▶ What this task involves:
Where a line of the material includes the string "lines", copy that line.

▶ Records for this exercise:
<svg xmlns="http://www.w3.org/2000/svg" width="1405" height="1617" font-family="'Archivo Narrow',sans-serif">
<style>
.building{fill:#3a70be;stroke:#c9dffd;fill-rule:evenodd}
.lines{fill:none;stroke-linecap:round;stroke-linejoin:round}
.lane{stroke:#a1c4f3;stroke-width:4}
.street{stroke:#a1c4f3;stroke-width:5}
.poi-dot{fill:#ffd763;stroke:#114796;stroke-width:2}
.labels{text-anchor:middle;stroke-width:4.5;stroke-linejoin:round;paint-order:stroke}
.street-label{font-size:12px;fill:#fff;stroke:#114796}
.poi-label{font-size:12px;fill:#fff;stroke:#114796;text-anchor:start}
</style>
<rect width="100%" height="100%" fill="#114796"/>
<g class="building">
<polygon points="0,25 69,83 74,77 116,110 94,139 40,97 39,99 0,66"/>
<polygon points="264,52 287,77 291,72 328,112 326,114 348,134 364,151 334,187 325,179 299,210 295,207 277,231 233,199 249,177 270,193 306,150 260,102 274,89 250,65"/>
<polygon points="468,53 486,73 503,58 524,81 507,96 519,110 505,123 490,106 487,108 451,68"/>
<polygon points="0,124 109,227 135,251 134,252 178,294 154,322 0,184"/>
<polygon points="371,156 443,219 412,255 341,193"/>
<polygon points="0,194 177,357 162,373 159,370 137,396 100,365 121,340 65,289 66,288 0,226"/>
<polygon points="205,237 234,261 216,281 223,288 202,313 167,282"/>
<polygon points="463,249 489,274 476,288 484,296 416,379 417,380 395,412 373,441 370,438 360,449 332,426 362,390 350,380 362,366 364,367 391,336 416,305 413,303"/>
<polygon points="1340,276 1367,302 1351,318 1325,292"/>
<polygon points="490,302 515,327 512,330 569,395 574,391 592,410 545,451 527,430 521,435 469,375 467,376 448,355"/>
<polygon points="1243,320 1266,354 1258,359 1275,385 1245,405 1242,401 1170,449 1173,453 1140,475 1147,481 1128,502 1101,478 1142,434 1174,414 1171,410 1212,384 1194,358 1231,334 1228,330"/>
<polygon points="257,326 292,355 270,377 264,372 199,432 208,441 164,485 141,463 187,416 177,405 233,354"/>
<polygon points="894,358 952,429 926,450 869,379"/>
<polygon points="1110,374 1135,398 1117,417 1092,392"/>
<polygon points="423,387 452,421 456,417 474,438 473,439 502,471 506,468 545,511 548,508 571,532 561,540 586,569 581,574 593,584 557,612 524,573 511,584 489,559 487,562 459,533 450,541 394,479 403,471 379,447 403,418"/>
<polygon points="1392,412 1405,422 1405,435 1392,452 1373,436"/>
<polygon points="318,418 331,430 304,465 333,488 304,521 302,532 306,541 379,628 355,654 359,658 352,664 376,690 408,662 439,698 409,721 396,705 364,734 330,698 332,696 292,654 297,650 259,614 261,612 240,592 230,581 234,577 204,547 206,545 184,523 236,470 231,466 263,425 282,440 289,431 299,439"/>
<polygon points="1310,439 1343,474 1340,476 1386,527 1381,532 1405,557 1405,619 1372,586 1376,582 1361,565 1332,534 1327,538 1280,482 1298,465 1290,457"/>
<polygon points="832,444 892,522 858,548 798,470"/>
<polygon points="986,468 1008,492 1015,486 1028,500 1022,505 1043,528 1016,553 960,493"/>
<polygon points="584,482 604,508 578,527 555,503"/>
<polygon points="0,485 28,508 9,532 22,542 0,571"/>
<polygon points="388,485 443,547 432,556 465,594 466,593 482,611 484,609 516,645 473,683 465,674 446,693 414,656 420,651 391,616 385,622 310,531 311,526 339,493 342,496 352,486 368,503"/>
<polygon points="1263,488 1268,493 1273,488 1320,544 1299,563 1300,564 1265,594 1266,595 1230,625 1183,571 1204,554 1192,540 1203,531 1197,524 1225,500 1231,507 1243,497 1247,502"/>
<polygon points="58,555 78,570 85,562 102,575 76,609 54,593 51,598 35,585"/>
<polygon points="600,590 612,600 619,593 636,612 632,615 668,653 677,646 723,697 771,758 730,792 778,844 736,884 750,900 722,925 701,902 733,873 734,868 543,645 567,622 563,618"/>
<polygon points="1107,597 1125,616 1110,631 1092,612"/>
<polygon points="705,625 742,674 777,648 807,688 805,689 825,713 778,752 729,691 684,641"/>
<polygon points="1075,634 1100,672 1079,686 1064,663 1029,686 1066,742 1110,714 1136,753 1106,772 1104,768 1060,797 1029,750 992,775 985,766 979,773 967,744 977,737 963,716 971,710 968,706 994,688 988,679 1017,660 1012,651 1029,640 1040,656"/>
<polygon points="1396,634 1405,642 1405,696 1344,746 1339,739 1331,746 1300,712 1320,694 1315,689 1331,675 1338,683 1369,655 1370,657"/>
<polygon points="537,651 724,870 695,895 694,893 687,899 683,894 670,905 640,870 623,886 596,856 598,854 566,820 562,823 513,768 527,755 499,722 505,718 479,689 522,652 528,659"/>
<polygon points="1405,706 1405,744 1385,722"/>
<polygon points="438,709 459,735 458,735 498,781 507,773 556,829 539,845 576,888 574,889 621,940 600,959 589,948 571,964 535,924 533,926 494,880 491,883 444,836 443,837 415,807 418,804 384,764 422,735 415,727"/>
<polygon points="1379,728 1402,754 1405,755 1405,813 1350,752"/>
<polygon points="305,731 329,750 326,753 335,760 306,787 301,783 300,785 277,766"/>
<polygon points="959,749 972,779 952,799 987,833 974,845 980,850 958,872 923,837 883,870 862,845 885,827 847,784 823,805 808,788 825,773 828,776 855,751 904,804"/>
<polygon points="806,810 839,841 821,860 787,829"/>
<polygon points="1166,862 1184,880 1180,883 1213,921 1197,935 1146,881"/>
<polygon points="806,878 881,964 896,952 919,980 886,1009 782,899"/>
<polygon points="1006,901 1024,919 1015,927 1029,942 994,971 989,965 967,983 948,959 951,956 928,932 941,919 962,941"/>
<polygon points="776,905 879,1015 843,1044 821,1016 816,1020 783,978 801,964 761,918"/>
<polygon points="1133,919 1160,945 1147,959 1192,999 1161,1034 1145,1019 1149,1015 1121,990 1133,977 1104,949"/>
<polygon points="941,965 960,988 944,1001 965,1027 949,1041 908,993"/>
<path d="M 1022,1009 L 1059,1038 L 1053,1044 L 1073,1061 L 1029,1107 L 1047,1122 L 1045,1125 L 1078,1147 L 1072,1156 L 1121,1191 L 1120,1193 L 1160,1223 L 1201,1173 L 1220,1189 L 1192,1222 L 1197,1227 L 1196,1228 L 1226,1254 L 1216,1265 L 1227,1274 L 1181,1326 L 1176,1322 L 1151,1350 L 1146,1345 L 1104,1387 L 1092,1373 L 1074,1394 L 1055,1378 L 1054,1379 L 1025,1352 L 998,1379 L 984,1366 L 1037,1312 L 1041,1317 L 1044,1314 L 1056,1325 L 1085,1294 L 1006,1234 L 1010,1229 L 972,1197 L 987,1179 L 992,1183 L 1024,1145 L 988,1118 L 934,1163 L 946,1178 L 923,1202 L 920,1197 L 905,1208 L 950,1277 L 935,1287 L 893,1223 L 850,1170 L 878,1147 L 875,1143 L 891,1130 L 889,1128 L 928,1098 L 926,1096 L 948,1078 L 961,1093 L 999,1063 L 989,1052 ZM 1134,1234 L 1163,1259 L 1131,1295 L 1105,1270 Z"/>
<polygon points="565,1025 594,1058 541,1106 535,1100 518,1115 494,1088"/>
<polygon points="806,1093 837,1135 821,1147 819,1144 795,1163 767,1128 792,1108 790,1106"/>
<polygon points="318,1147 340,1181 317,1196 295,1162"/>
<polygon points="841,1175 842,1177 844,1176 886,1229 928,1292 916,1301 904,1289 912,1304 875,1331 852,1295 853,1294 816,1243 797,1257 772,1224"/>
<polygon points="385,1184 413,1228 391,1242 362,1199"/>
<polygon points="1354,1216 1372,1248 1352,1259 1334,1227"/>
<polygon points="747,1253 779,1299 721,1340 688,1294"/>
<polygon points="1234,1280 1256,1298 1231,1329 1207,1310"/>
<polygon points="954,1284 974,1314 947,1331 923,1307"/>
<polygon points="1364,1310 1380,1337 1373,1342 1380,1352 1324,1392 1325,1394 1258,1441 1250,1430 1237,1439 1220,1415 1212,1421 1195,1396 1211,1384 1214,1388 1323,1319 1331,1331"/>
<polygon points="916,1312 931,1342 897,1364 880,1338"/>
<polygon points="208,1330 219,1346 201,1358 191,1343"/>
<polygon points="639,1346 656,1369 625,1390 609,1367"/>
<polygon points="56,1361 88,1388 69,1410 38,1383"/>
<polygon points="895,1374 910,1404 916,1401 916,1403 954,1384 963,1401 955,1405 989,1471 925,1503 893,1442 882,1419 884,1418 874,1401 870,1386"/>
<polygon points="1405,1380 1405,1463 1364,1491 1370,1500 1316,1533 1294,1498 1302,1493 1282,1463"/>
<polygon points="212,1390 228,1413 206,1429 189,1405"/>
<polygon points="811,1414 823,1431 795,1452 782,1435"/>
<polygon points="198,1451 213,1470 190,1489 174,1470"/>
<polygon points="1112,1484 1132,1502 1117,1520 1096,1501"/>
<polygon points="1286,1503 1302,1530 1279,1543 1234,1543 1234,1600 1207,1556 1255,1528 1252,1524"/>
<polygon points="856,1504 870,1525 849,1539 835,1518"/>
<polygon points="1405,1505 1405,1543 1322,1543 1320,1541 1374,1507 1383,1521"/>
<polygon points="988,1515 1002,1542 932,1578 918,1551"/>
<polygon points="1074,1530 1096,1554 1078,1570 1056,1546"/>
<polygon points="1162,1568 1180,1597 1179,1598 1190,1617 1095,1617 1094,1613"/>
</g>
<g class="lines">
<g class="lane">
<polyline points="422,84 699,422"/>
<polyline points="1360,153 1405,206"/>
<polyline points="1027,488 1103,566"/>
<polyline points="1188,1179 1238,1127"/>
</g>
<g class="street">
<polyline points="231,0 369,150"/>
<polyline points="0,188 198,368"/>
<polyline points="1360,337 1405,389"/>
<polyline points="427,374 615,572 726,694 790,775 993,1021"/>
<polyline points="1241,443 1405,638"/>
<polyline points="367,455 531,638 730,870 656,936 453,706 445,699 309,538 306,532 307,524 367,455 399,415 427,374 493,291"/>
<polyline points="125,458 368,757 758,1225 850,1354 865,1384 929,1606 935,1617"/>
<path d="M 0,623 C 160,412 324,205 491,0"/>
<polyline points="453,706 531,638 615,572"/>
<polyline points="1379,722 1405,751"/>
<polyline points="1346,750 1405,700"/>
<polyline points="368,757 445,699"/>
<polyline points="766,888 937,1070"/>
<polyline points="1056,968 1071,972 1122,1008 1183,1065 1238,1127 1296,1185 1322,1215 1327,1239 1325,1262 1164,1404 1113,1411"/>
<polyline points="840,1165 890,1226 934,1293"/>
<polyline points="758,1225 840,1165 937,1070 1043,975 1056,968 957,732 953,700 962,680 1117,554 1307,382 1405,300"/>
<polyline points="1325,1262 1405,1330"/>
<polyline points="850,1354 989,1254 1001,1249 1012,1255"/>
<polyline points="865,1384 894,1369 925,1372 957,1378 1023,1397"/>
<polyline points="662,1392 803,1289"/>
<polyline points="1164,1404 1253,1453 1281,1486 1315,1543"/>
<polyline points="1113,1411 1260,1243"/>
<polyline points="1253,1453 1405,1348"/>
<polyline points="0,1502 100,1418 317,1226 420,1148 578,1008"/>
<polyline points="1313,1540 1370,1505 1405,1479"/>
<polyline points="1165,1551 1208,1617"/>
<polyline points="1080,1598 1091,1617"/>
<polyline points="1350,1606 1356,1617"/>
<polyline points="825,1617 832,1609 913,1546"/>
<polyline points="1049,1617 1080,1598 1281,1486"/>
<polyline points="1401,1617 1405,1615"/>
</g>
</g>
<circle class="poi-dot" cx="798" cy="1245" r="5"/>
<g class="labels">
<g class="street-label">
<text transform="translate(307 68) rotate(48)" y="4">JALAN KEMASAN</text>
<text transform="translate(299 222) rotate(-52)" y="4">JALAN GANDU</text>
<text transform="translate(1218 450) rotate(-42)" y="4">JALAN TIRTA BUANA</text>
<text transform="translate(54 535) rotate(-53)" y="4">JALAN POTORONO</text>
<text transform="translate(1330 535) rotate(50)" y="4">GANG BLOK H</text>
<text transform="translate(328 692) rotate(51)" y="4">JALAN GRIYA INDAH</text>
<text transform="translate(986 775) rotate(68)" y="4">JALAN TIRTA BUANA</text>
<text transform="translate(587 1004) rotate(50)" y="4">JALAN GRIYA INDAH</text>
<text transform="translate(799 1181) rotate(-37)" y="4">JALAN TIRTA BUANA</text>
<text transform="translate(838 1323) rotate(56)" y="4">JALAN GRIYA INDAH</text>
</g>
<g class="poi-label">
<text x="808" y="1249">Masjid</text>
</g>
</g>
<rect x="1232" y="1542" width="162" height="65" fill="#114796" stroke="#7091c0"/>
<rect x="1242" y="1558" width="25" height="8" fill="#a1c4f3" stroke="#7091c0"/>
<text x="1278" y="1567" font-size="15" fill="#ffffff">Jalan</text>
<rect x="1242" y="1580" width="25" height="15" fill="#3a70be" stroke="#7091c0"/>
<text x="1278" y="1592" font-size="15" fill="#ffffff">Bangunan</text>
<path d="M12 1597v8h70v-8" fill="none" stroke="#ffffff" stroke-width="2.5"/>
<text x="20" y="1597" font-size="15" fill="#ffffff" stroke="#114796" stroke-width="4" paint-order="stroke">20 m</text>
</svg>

▶ Answer to this task:
.lines{fill:none;stroke-linecap:round;stroke-linejoin:round}
<g class="lines">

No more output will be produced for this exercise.